O QUE FAZER: Resuma em duas frases o texto "Batendo pino".

DOCUMENTO:
----

Batendo pino
Por Railane Borges
As crianças cresciam como o feno na primavera. Eu olhava para suas tiradas sagazes enquanto pairava entre embevecida com sua alegria e toques de inteligência bruta, e temerosa com a assunção horrorífica de que aquela poderia ser a última vez que as escutaria postas daquela forma com suas pronúncias de pequenos tateadores da linguagem.

Mesmo com uma rígida rotina mantida, a vida escorregava para fora do plano e as mudanças iam se estabelecendo e reescrevendo a agenda, reformando a matéria dos dias para além das nossas vontades enquanto eles adquiriam suas habilidades sociais.
Não adiantava fotografar cada passo, nem escrever cada memória. Não era o suficiente deitar um olhar doce e triste enquanto discutiam a quem pertencia uma carta pokémon específica, como só poderiam fazer os que acabaram de chegar e não tem pressa alguma. O tempo continuaria passando independente do que fizéssemos para tentar capturá-lo.
Era preciso aceitar. Foi assim que acordei um dia e me dei conta de que em três meses teria um filho maior de idade. Faz um ano e meio o do meio aprendeu a andar de bicicleta sem rodinha e com autonomia. Agora, aos seis, está fissurado em manobras radicais. Alguma criança mais velha que ele conheceu no Horto Municipal o ensinou a levantar o pneu da frente com o impulso certo e agora ele treina todos os dias para empinar cada vez mais alto. Eu já quase posso vê-lo nas bicicletadas e pedaladas por aí. Aconteceu de repente.
O irmão mais novo vem sempre a reboque, relatando com perfeição de detalhes tudo que se passou durante a jornada matinal na companhia de seu pai. Ele mesmo tinha aprendido a fazer “drifts”, freando e escorregando o pneu na terra. As crianças sempre estão com a mente fervilhando. Não importa o que esteja acontecendo no mundo, tem sempre espaço para sorrisos, sonhos e fantasia.
Esta semana, depois de quatro horas e meia de estrada, eu e meu marido chegamos em casa depois de desfrutar de uma viagem a dois muito especial, em que celebramos seis anos de casamento. Tudo corria maravilhosamente bem e eu achei que a paz era o único sentimento que iria se instalar naquele dia.
Mas não foi isso que aconteceu. As divagações da estrada e o romance morreram imediatamente assim que eu mirei a prateleira do quintal. Sobre ela, descansando inertes, dois pinos vazios reluziam com resquícios de pó branco em suas extremidades.

----

DADOS FORNECIDOS:

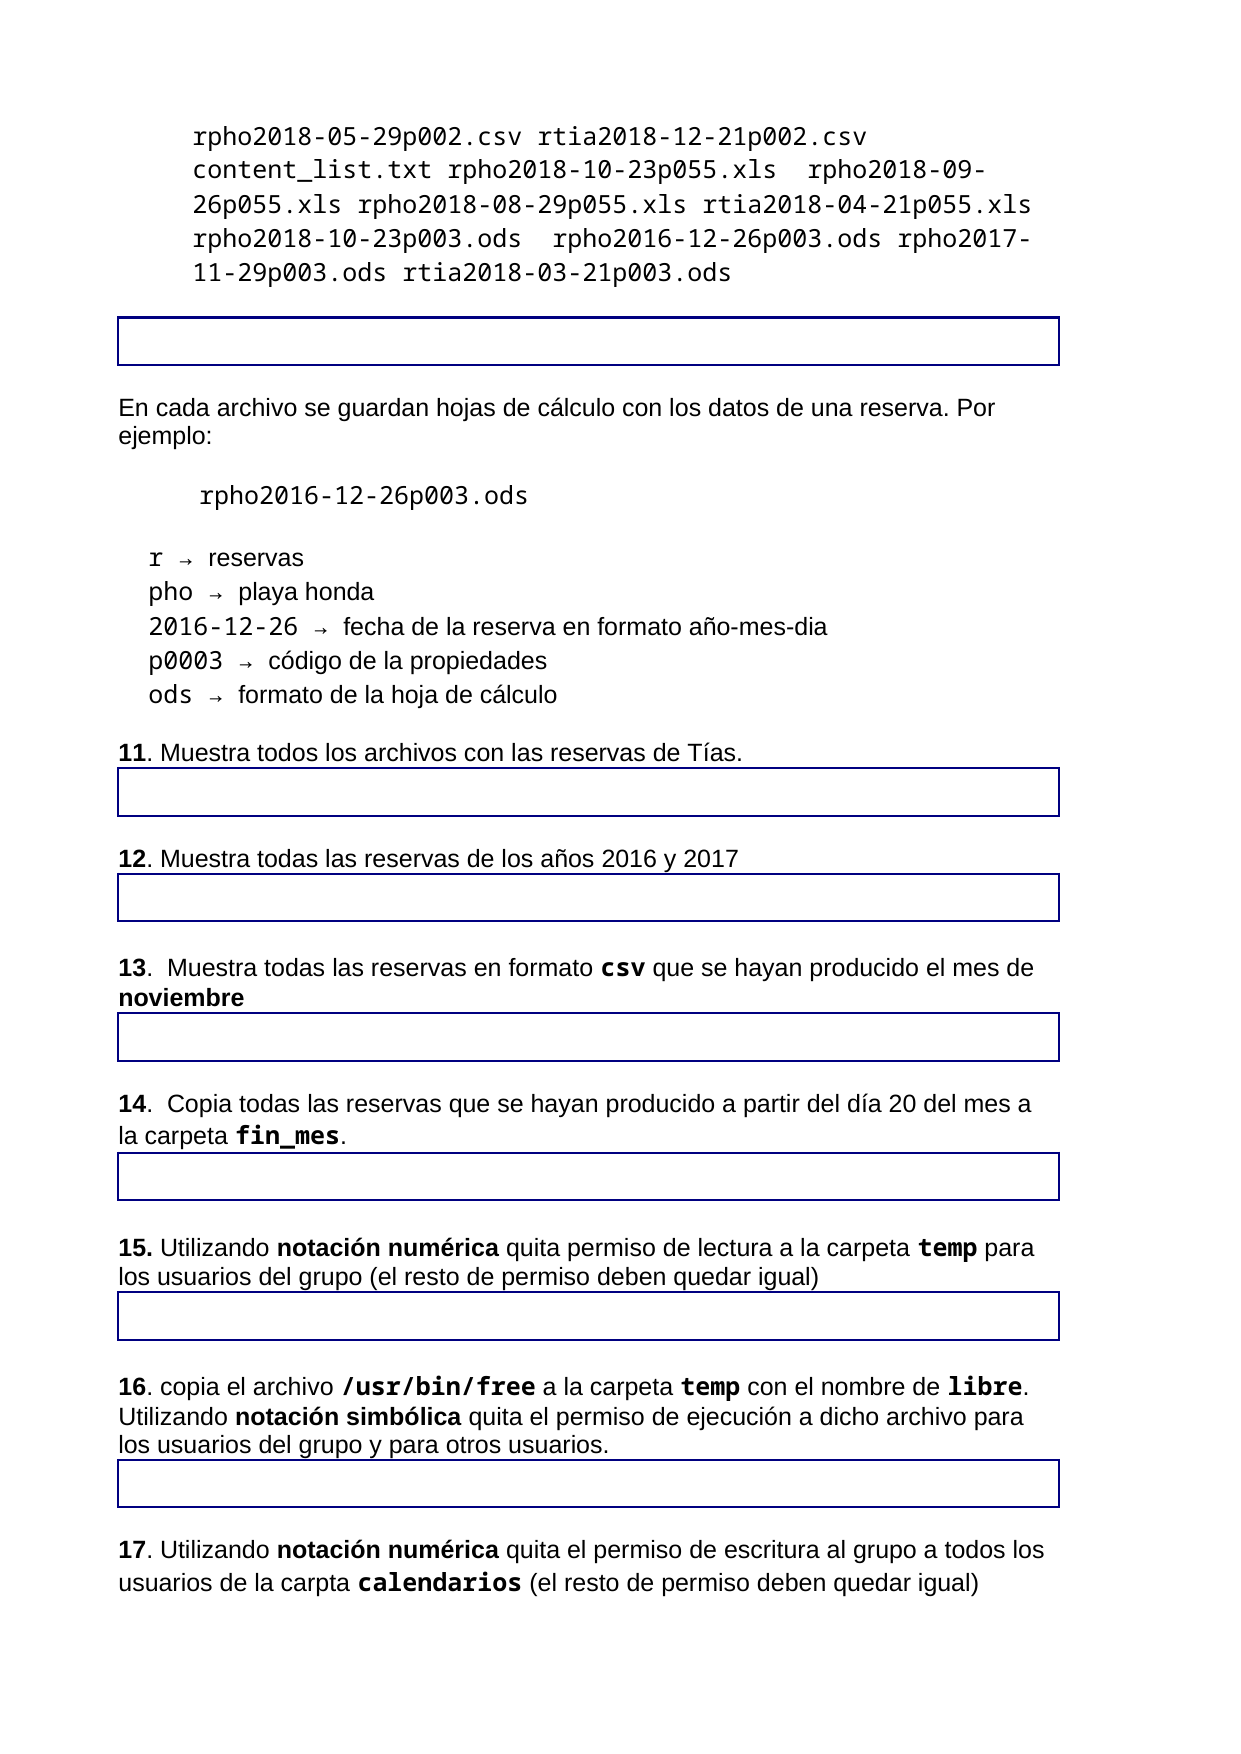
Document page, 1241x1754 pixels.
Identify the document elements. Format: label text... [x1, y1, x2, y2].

----

RESPOSTA: A narradora reflete sobre a rapidez com que as crianças crescem: em três meses terá um filho maior de idade, o filho do meio, de seis anos, treina todos os dias para empinar a bicicleta, e o mais novo aprendeu a fazer "drifts". Ao voltar com o marido de uma viagem que celebrou seis anos de casamento, a paz se desfaz quando ela vê, na prateleira do quintal, dois pinos vazios com resquícios de pó branco.